Revenue model for FXPs
This page relates only to third-party FX Providers.
For Source PSPs that provide their own FX, a different process applies. See Payment setup for PSPs who provide their own FX for details.
Revenue model for FXPs
As described in the Nexus Scheme Rulebook, FXPs are not permitted to:
make a deduction from the value of a Nexus payment as it flows through the FXP's accounts, or
charge a separate fee (“Invoiced Fee”) to PSPs for the FX service they provide.
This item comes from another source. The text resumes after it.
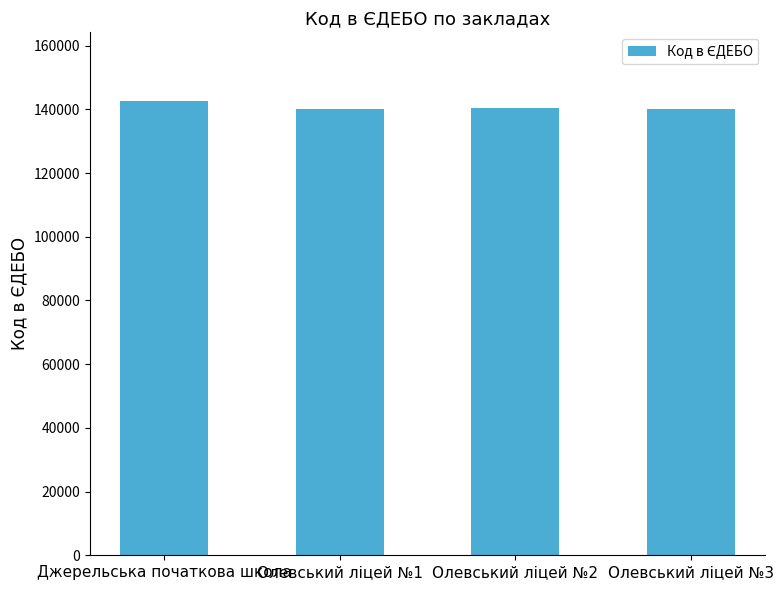

Between Джерельська початкова школа and Олевський ліцей №2, which is larger?

Джерельська початкова школа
Therefore FXPs must set the exchange rates they offer via Nexus at a level that provides for all their own costs plus their expected profit margin.
Costs incurred by FXPs
Key costs incurred by FX Providers will include:
The initial technical cost incurred by the FXP to integrate with Nexus
The costs of acquiring a particular currency (either purchased via wholesale FX markets, or borrowed, for example if the SAP provides the FXP with a line of credit)
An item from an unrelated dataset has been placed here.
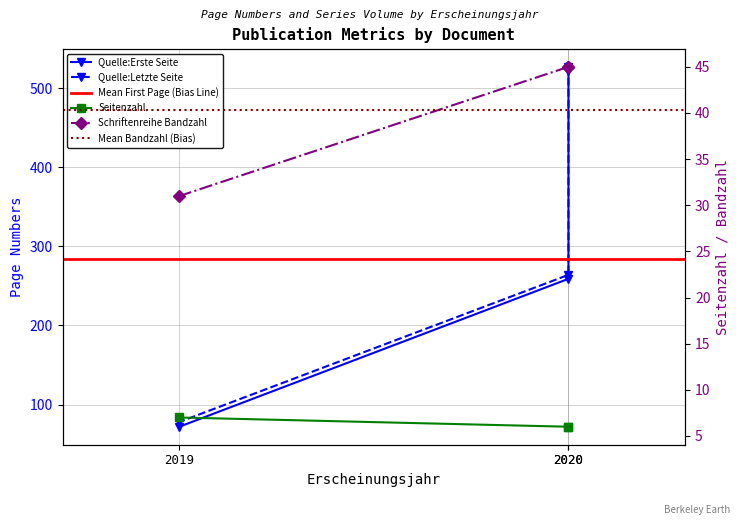

Which series has the largest range (max minus min)?

Quelle:Erste Seite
The costs charged by Settlement Access Providers for account provision (if the FPX is not a member of the IPS in question)
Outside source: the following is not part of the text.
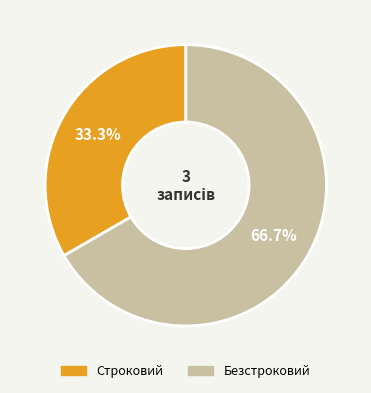

To the nearest percent, what is the difference between the Строковий and Безстроковий slice percentages?

33%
All other costs of operation, onboarding PSPs, regulatory compliance etc.
Ensuring a competitive FX market
Nexus is designed to ensure a competitive FX market:
FX Providers are in competition with each other to provide the best exchange rates for a given currency pair.
PSPs have free choice over which FXP they use (subject to the requirement that the PSP has completed the initial KYC and onboarding process with that FXP - see Onboarding PSPs)
When an FXP posts a quote to Nexus, they are informed of the current leading market rate for that corridor (but not the FXP offering that rate), so they can assess whether the rates they offer are competitive against the market as a whole.
To have competitive pricing, there needs to be more than one FX Provider for a specific corridor. Without this, the sole FX Provider will have a monopoly on that corridor. Rates in a monopoly corridor will be less competitive, although users could switch to using other payment methods, so there is still some pressure on the FXP to offer rates broadly in line with the wider FX market.
The API credentials given to third-party FXPs will not allow them to use the GET /quotes/
API and so they are unable to see the full breakdown of rates offered by their competitor FXPs.
FXPs who are also PSPs will have two separate sets of API credentials and must not share the information from the GET /quotes/
response between the payments and FX/Treasury departments.